(Saved entries)
- - -

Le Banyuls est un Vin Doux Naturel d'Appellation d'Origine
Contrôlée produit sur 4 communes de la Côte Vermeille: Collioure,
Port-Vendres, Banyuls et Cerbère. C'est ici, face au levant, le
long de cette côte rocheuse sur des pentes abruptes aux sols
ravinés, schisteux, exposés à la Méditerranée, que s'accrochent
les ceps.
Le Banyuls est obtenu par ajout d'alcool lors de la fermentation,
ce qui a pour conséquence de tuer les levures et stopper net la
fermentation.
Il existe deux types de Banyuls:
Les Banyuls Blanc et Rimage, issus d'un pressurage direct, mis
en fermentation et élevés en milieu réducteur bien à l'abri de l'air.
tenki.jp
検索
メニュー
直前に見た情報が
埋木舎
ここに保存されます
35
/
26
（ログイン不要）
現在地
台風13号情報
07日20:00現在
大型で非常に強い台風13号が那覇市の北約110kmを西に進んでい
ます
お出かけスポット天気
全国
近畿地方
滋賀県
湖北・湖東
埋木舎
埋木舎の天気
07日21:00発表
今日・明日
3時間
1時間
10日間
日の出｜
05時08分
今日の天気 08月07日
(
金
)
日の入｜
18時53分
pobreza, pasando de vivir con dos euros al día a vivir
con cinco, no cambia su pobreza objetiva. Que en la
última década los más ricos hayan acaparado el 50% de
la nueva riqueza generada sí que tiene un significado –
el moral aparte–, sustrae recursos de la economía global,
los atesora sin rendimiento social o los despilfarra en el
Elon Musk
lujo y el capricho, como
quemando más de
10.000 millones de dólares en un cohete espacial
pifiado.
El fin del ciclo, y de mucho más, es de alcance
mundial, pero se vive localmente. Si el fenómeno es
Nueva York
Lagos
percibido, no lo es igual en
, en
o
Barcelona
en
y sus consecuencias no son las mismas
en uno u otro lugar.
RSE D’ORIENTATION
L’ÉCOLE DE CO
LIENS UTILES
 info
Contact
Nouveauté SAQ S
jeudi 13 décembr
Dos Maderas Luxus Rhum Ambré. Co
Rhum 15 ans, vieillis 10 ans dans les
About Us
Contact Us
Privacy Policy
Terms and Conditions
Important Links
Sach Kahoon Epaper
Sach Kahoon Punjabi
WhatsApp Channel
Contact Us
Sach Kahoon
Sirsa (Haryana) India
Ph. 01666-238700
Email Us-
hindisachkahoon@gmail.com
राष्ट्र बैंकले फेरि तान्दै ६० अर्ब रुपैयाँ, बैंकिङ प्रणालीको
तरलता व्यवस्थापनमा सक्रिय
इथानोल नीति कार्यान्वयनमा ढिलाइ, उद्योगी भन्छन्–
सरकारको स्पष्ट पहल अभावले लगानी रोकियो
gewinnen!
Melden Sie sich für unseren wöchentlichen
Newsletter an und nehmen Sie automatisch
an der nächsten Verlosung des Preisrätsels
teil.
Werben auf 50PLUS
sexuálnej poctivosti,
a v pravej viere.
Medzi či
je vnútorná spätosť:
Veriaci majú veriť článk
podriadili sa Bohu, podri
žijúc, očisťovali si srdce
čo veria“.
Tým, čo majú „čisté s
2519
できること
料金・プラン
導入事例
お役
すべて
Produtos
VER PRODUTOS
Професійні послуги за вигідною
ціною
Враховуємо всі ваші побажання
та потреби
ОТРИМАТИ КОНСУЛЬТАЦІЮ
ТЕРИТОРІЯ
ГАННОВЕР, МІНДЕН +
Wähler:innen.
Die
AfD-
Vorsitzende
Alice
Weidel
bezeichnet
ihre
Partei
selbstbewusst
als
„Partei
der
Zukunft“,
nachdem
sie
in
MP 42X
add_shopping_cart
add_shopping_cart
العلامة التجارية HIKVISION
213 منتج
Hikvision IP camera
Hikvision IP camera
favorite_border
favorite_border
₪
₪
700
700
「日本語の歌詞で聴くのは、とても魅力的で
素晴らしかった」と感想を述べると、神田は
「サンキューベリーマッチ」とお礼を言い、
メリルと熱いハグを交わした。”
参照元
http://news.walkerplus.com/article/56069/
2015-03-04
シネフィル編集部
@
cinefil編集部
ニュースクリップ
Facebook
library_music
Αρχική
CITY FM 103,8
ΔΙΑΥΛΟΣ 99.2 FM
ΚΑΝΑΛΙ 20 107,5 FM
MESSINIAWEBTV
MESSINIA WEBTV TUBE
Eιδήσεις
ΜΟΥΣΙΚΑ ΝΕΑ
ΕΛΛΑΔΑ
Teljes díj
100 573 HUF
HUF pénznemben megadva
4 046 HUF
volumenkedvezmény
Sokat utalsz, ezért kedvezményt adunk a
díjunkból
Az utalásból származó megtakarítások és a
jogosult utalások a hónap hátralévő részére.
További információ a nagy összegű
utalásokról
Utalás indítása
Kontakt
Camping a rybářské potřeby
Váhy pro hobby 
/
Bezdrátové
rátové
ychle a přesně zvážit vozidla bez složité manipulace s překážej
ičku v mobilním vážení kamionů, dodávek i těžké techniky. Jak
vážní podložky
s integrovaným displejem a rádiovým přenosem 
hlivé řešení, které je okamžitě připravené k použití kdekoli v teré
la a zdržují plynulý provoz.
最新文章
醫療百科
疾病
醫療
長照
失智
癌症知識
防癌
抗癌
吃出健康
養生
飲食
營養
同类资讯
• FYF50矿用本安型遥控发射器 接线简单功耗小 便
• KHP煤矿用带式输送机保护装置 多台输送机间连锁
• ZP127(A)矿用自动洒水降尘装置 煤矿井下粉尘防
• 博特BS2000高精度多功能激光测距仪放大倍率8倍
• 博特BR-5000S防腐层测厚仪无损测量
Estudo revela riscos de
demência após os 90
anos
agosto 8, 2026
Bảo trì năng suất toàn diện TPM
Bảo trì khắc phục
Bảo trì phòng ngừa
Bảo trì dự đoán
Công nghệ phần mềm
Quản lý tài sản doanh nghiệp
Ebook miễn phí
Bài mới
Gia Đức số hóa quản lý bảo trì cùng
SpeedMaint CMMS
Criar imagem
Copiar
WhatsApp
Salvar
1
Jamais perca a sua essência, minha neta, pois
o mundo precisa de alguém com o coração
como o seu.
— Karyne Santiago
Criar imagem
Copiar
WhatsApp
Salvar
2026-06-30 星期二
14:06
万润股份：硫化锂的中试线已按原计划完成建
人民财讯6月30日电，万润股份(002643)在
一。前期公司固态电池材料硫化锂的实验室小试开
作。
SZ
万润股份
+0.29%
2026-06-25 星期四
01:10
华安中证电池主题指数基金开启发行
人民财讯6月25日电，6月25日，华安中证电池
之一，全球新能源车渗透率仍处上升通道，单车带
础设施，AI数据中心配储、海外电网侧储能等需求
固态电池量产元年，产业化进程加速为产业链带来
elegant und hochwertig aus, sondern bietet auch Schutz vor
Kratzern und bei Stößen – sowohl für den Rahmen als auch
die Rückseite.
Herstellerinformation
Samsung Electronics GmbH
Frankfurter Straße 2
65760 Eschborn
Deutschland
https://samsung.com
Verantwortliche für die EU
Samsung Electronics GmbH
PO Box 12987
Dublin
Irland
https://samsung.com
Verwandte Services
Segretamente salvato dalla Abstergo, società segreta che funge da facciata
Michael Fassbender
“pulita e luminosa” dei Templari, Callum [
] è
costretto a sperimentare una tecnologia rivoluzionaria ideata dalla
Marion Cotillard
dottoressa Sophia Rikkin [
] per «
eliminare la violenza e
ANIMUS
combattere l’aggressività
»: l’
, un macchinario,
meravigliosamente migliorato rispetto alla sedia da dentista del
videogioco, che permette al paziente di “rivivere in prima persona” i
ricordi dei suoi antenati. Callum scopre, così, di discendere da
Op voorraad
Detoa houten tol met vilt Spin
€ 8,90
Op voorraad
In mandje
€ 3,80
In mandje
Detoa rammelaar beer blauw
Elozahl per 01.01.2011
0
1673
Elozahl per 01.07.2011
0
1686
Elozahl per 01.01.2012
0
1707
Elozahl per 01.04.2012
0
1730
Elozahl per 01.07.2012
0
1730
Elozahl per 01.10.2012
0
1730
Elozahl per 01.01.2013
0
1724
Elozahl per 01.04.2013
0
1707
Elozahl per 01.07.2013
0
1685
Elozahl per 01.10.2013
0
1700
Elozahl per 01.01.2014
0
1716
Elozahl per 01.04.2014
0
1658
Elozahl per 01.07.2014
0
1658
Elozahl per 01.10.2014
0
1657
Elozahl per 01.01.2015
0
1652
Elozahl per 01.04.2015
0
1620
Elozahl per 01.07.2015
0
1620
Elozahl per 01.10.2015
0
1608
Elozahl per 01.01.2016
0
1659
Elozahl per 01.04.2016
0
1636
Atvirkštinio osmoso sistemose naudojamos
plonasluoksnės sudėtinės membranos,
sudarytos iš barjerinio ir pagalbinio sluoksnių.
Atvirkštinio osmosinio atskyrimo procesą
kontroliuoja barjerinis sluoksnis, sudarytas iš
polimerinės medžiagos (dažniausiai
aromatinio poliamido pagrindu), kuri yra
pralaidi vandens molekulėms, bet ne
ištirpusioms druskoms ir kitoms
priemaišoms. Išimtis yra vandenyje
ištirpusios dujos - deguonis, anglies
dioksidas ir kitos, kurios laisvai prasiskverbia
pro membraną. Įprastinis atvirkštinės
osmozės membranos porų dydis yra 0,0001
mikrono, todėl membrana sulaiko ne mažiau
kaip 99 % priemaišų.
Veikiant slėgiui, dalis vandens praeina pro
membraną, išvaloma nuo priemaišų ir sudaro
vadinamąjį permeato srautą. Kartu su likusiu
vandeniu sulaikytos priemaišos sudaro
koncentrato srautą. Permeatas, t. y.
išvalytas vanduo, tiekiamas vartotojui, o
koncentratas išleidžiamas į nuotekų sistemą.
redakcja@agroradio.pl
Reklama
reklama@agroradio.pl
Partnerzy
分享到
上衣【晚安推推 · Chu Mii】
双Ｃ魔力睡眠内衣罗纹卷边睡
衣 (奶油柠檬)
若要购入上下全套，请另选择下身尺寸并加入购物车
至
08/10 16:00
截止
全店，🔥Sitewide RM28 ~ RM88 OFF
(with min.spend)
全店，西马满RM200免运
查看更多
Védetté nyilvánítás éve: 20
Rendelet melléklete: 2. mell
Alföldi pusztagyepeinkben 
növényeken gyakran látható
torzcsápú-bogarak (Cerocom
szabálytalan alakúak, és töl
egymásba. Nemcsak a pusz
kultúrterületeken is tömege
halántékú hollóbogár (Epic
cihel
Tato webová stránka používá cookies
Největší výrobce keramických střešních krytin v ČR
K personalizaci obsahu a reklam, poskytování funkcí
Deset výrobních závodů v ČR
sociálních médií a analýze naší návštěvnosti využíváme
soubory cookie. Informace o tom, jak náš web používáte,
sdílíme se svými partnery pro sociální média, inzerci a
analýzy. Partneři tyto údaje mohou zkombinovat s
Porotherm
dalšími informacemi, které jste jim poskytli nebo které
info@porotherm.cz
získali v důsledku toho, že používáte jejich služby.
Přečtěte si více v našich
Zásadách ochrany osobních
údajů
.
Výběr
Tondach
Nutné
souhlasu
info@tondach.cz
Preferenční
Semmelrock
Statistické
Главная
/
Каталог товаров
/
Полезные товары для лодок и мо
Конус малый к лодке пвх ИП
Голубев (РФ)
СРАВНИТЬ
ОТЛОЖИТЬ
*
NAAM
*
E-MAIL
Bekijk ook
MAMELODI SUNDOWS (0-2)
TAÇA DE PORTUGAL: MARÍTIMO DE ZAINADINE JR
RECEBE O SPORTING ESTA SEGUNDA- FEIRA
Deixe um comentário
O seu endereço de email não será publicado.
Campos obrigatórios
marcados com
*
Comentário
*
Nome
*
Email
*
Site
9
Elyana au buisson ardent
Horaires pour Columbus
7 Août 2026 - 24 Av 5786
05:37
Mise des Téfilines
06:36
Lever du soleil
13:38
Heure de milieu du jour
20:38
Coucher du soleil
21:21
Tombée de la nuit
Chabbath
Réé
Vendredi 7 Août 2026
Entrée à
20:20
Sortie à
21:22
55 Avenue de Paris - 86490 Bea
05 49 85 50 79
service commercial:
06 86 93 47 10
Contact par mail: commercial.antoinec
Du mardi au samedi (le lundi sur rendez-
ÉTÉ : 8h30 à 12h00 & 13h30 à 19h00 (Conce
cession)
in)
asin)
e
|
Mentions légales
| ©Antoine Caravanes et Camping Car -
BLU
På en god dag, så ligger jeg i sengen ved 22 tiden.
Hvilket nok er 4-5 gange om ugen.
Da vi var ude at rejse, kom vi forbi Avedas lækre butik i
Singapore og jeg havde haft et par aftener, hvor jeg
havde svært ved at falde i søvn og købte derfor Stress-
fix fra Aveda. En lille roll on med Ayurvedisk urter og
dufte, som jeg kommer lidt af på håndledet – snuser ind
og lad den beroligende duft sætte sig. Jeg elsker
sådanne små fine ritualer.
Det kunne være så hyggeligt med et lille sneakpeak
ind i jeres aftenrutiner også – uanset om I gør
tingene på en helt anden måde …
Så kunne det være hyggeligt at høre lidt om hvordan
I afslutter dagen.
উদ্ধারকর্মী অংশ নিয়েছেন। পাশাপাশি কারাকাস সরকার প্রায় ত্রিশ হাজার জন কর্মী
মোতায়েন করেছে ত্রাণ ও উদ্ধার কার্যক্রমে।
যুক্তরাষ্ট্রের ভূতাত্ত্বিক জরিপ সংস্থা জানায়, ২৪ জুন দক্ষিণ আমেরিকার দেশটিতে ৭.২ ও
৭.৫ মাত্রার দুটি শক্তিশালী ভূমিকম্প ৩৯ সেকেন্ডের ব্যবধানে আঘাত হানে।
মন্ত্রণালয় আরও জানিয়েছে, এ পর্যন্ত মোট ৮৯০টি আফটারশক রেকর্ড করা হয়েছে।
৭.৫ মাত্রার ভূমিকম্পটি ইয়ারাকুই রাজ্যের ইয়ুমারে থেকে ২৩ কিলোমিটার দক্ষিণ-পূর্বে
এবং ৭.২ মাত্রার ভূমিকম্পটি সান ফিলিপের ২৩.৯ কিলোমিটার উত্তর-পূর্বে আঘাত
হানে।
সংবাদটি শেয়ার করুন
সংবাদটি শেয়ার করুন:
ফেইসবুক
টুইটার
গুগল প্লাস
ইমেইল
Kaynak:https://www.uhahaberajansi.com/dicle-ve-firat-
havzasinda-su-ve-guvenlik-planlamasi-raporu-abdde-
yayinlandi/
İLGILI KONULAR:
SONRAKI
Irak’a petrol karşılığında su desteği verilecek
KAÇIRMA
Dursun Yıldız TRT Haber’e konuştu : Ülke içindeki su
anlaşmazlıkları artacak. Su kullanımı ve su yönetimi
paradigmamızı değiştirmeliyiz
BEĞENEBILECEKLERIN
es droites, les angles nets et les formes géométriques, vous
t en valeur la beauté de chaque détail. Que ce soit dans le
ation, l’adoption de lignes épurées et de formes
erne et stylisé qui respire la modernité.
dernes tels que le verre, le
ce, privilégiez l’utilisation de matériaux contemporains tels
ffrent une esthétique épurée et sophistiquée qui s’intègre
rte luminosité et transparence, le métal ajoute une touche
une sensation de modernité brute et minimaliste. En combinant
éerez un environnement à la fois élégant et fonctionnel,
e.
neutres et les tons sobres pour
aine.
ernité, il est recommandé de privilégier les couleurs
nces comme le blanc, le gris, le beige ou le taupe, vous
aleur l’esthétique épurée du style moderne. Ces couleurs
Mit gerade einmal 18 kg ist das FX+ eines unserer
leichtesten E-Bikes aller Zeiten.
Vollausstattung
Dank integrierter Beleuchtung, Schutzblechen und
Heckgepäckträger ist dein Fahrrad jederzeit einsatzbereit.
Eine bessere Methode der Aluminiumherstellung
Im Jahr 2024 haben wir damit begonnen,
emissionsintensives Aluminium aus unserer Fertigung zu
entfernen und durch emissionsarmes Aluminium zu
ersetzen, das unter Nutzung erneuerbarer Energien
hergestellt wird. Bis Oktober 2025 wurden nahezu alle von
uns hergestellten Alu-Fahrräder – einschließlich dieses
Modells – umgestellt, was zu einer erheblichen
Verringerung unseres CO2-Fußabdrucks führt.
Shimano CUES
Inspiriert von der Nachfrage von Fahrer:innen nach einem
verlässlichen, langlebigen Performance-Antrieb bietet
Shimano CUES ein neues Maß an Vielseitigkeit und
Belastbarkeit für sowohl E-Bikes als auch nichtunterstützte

- - -

• **WHAT TO PRODUCE**
Pick out every line of the material that contains the string "commercial", and copy each one in full.

• **RESPONSE BOX**
service commercial:
Contact par mail: commercial.antoinec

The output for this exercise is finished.